Fish get hot too! Did you know that in warm weather your fish can get hot too? Remember to watch your fish for signs of distress. This could be if they are gasping for breath or if they seem paler in colour. For tropical fish you may want to turn off the water heater and monitor the temperature closely to keep its ideal level. You can cool your fish tank by having a fan blow across the surface. For tropical fish anything over 30 degrees is too hot. For goldfish the water temperature shouldn’t be higher than about 28 degrees. If the fan option doesn’t cool the water temperature you can freeze some water in a container or bag and place it in the tank or near the filter area. Remember to gradually change your water temperature so you don’t shock your fish.

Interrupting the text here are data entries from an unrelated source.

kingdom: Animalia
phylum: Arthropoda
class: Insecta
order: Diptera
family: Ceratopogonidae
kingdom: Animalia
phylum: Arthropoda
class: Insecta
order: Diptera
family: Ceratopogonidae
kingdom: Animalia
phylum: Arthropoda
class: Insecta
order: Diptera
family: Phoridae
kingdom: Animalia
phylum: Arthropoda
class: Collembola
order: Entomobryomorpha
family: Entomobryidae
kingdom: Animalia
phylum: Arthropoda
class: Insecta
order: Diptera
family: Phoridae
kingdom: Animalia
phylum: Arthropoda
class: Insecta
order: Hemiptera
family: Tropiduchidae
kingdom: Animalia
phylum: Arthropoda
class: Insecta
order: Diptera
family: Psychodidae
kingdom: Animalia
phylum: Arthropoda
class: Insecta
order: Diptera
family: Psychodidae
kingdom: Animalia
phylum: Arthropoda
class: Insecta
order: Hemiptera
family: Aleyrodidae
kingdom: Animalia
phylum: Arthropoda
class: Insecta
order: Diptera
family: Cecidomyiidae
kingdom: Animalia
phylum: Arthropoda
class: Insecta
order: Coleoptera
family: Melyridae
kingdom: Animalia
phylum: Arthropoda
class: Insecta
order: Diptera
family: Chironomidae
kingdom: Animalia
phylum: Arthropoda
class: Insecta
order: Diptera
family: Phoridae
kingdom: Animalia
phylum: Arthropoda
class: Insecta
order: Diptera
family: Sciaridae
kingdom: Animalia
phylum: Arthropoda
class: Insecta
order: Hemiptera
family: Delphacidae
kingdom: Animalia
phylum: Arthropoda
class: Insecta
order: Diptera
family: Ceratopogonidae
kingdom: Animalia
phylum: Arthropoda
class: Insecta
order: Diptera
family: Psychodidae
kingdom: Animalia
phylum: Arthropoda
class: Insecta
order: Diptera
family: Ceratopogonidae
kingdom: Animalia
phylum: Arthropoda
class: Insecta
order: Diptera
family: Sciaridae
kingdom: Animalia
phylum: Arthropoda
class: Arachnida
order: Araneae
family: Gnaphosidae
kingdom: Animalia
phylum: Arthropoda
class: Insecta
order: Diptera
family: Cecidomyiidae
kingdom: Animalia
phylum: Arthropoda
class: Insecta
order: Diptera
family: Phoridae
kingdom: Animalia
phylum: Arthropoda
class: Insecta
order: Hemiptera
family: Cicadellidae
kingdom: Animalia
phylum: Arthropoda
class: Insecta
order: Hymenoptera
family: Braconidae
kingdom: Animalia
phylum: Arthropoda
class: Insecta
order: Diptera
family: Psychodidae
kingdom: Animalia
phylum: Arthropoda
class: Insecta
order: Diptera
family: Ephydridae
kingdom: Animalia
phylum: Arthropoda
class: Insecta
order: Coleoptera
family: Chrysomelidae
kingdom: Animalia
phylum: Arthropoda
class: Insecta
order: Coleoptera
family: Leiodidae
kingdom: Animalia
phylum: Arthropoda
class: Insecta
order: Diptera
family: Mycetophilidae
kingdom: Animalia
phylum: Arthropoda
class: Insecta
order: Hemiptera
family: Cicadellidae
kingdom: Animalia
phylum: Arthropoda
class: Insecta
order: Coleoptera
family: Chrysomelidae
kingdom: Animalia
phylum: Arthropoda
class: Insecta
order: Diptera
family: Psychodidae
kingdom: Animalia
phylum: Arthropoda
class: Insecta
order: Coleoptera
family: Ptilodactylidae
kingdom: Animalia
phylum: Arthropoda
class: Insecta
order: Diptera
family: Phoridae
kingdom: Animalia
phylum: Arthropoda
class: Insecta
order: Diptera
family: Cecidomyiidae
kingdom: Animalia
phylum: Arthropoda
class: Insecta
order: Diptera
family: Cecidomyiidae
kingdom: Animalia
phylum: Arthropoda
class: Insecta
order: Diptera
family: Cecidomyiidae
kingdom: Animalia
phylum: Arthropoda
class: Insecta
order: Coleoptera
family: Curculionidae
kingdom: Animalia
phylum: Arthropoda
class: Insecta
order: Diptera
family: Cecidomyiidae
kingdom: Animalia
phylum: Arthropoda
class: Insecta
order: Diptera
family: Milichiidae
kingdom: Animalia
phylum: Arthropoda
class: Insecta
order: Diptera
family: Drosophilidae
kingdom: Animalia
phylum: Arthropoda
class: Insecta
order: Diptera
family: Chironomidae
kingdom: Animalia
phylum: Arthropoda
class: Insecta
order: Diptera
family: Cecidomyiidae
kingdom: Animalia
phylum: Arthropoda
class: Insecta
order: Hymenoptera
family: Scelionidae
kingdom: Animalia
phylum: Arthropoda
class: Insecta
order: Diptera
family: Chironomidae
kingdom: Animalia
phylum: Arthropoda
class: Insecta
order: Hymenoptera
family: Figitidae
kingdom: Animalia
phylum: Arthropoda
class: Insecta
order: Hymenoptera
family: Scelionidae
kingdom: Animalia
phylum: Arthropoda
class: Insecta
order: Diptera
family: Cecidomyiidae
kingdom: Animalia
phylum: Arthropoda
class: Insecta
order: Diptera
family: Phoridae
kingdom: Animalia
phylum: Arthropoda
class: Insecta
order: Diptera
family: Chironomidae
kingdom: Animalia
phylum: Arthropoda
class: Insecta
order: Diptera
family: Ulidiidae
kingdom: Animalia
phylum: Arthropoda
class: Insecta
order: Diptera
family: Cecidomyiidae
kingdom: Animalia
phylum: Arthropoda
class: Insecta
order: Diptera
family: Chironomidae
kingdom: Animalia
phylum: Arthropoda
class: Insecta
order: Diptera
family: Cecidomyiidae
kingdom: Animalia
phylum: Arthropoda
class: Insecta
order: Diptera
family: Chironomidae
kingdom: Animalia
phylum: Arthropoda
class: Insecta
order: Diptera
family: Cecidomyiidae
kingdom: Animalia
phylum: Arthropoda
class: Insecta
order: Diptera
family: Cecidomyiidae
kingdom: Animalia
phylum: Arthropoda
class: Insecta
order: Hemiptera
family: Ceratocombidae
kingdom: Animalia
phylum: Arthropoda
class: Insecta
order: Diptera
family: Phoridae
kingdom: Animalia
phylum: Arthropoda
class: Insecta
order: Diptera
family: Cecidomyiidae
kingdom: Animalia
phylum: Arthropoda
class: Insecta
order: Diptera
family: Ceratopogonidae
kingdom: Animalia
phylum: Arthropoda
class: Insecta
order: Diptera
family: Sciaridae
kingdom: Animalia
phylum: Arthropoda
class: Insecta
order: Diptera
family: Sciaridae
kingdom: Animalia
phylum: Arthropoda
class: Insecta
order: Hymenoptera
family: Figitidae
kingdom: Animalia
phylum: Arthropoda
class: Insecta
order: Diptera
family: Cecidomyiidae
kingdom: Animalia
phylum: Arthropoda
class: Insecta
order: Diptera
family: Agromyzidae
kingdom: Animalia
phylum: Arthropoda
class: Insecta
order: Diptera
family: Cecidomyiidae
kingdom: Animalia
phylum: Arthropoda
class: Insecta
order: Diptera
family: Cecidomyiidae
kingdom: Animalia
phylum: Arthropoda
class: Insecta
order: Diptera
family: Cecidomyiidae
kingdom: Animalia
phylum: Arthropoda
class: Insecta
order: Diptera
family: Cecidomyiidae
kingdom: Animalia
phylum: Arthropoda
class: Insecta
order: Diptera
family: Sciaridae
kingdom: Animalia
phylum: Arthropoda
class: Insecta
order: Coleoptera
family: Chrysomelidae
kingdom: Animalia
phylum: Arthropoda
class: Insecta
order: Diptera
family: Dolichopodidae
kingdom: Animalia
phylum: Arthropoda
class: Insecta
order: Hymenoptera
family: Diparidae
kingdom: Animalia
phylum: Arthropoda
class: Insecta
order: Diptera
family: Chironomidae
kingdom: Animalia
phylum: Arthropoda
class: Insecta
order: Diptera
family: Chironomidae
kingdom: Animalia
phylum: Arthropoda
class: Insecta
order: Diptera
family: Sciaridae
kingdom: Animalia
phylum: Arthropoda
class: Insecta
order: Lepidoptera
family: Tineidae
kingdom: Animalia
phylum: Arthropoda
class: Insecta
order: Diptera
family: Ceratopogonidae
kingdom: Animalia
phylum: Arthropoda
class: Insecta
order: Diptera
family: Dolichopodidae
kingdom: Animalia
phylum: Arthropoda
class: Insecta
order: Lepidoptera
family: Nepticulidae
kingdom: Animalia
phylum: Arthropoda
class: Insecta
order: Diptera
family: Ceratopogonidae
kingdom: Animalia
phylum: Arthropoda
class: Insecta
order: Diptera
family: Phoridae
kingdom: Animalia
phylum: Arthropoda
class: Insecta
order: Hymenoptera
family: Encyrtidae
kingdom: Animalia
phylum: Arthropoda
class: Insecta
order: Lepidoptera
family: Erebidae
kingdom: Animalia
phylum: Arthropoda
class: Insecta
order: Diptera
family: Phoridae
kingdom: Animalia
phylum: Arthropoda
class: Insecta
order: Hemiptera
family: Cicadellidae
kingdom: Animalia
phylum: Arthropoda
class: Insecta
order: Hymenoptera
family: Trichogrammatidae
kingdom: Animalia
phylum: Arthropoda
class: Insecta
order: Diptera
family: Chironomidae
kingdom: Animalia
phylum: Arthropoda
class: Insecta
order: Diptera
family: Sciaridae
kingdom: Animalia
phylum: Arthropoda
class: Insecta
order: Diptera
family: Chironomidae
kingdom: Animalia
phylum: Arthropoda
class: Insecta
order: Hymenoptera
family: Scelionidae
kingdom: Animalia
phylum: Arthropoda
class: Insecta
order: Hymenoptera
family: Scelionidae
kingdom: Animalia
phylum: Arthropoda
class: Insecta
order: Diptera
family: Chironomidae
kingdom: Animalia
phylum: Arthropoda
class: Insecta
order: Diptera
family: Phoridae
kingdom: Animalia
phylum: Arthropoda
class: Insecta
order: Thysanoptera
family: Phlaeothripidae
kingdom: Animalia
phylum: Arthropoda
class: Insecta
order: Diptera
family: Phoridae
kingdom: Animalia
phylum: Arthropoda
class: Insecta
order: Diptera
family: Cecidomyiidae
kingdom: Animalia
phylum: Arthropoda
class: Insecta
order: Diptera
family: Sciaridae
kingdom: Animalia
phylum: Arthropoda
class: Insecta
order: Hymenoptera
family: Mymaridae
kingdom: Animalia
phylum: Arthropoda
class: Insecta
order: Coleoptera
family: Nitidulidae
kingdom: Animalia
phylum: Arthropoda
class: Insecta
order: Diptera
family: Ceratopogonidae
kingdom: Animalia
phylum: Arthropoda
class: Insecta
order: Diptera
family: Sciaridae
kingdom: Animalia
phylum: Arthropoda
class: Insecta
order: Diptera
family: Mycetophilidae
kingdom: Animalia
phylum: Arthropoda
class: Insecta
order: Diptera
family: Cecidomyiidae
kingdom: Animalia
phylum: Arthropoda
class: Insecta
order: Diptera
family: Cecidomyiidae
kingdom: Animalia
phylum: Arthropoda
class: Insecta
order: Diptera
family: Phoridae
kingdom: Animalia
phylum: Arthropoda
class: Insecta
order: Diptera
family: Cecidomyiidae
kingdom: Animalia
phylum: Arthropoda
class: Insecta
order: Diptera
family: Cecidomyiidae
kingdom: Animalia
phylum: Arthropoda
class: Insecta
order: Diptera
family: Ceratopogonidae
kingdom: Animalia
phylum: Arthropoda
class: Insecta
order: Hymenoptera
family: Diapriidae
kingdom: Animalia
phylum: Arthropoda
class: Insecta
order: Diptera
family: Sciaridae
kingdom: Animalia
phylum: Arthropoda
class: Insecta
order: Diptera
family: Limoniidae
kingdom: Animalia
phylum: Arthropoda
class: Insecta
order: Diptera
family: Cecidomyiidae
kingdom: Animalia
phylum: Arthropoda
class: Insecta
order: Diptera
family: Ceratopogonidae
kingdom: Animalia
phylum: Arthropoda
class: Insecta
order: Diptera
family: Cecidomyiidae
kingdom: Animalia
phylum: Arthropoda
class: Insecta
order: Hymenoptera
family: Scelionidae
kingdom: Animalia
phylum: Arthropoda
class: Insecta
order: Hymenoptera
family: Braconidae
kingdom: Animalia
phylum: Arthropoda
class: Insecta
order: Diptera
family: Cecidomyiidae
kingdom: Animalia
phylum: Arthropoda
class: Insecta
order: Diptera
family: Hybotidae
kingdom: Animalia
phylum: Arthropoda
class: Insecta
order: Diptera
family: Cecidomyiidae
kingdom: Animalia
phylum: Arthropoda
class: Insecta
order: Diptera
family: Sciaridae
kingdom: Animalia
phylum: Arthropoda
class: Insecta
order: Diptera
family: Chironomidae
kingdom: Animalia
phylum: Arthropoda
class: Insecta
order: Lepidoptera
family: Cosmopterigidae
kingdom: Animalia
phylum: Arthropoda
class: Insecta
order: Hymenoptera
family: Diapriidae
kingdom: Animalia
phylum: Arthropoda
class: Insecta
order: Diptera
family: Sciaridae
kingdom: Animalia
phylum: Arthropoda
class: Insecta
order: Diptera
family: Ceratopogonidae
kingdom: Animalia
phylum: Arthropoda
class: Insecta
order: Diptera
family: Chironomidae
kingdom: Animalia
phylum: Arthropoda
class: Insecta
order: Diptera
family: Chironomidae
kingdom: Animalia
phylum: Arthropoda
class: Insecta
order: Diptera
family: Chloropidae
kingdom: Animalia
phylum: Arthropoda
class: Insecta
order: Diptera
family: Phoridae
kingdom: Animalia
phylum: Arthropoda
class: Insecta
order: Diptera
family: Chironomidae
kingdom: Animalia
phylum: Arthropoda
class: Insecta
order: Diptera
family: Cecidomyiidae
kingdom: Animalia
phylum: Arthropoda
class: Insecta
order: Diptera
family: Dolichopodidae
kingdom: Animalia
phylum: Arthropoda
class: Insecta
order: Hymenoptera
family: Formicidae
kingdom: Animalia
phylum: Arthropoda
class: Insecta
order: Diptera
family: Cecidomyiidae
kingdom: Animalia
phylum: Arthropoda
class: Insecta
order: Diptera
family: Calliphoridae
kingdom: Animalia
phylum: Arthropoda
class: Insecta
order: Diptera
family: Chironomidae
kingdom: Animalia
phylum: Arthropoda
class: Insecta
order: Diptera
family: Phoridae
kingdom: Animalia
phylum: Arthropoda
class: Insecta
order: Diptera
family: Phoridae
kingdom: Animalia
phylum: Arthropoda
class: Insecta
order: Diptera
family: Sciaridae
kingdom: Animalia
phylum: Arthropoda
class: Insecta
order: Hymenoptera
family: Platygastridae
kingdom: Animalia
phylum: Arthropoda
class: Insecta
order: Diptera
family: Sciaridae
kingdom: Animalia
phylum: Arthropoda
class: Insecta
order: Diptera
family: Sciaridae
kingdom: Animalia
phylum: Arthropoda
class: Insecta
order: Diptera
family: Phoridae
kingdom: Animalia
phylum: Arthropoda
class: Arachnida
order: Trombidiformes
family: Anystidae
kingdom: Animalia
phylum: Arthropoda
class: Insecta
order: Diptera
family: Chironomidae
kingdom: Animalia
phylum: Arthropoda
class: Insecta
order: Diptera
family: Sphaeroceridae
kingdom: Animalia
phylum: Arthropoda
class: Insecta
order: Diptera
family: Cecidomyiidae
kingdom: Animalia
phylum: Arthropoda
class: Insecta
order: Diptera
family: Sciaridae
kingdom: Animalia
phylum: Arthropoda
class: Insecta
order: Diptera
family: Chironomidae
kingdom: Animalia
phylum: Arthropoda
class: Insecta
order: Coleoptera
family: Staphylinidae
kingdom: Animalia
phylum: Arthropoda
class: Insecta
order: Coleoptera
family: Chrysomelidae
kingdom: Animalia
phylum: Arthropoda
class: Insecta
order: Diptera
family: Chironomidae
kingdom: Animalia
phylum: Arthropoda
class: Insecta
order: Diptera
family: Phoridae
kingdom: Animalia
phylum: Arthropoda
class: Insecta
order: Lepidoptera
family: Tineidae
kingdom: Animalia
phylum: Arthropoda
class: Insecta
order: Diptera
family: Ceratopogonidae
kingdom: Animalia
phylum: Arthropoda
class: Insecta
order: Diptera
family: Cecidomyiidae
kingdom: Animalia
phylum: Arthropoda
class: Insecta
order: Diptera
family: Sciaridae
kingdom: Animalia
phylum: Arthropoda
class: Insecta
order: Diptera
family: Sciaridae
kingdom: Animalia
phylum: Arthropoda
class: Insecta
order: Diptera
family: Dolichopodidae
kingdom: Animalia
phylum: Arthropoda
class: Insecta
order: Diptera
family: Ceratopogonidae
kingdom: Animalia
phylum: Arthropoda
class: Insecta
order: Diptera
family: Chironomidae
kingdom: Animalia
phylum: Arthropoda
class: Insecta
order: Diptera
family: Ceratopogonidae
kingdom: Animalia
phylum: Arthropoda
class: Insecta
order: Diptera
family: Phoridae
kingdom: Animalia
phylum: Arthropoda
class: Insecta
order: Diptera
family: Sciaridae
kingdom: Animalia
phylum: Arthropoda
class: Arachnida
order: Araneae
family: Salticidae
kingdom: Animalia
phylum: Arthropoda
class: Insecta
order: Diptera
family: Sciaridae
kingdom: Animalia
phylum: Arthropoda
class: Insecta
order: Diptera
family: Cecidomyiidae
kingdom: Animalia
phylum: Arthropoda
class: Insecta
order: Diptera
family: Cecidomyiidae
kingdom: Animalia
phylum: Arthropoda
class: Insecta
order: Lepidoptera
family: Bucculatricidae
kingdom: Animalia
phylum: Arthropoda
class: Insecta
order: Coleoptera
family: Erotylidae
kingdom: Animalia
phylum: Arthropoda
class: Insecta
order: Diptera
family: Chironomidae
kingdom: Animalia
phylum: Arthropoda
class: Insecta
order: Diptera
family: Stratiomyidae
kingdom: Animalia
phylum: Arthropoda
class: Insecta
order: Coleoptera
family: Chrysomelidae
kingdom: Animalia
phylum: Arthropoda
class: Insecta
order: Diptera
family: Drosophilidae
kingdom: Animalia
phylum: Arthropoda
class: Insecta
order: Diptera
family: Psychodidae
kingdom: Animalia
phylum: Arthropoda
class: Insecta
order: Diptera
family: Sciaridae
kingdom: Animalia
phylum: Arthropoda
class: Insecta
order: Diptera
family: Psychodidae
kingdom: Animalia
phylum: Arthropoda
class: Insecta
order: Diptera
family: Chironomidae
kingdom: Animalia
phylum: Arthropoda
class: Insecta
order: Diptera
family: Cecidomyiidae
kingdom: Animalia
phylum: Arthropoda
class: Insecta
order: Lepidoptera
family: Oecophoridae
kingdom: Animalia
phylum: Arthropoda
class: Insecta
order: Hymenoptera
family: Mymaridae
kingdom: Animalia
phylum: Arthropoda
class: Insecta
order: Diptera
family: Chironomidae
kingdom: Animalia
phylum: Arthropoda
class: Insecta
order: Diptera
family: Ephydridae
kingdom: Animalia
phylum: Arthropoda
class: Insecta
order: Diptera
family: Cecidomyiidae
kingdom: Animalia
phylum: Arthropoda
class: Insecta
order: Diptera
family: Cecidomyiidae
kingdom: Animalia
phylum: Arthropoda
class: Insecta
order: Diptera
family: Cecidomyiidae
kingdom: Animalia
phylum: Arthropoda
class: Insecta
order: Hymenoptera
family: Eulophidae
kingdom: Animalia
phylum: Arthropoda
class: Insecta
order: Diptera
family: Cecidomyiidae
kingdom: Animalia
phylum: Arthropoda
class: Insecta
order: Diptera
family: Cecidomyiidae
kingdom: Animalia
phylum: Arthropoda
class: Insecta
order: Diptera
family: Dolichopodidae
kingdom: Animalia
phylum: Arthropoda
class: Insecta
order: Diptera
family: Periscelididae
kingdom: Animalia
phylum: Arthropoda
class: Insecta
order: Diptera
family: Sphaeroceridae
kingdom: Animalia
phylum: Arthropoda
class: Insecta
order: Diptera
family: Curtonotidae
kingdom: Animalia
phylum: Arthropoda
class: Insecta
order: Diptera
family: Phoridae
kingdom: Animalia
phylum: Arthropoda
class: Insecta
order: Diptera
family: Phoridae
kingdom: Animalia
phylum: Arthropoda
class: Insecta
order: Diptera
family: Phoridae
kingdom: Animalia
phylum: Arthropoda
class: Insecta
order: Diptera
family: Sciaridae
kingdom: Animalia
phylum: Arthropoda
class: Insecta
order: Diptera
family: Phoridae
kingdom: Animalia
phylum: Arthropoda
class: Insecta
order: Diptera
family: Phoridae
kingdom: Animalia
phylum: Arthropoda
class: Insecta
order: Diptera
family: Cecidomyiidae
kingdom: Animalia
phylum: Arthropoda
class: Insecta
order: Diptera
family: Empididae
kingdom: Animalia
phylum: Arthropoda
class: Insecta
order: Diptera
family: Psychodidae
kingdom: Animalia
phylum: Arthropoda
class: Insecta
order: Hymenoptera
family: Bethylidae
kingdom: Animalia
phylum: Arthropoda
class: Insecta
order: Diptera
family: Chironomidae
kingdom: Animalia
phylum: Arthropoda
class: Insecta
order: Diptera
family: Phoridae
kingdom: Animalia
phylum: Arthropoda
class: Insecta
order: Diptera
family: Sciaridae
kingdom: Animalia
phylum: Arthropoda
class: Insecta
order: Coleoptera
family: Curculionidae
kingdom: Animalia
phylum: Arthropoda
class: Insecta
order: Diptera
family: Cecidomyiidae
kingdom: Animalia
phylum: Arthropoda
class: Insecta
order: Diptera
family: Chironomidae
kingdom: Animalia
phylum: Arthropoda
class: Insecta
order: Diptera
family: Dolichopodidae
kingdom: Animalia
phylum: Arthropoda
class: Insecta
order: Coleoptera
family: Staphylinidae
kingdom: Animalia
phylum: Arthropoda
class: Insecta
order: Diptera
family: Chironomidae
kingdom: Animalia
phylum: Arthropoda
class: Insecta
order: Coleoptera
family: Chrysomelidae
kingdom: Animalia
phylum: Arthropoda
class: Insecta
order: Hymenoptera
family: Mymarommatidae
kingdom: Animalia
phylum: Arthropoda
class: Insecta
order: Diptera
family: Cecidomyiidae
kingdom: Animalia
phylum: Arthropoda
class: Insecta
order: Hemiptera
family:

Let’s look after our scaly friends!

Pet Birds can feel the heat as well. Make sure their cages are in the shade with good ventilation. Outside aviaries should offer good shade, and when it is really hot smaller cages should be brought inside. Birds need a good supply of fresh water too.


For chooks ensure they have access to plenty of shade, large containers of water in the shade and wet the dirt in the shade as they will enjoy rooting in the wet ground. You can also offer them ice blocks in the shade and ice cubes in their water.

For larger livestock species, such as cattle, sheep and goats, ensure they always have access to water and shade. Never move them around unnecessarily in the heat of the day and don’t let dogs worry them either.

Horses should also have access to water and shade during the summer, and they shouldn’t be ridden, trained or worked in high temperatures.


  • Panting
  • Seeking a cool/shady spot
  • Excessive salivation
  • Enlarging tongue
  • Red gums/lips
  • Increasing heart rate
  • Anxious or distressed demeanour
  • Staggering

If the animal’s high temperature is not relieved the animal’s condition quickly worsens. The animal may start to display more severe symptoms of heat stress which include:

  • Very rapid heart rate
  • Circulation shutdown
  • Trembling/seizures/falling down
  • Respiratory distress
  • Vomit with blood
  • Diarrhoea with blood
  • Coma

If an animal has heat stress, prompt action is needed if a positive outcome is to be achieved. First aid measures should be applied quickly and the animal must then be transported to a veterinarian immediately. Never transport an animal while they are still hot. Cooling them down first is essential. Bathing the animal in cool (not cold) water is one of the best ways to cool them down, or apply ice packs to the groin and underarm area, or place them in front of a fan or in an air conditioned room. The animal should also be offered cool, fresh water to bring their temperature down. Once the animal is cool always take them to the vet as they may have internal damage from the heat stress.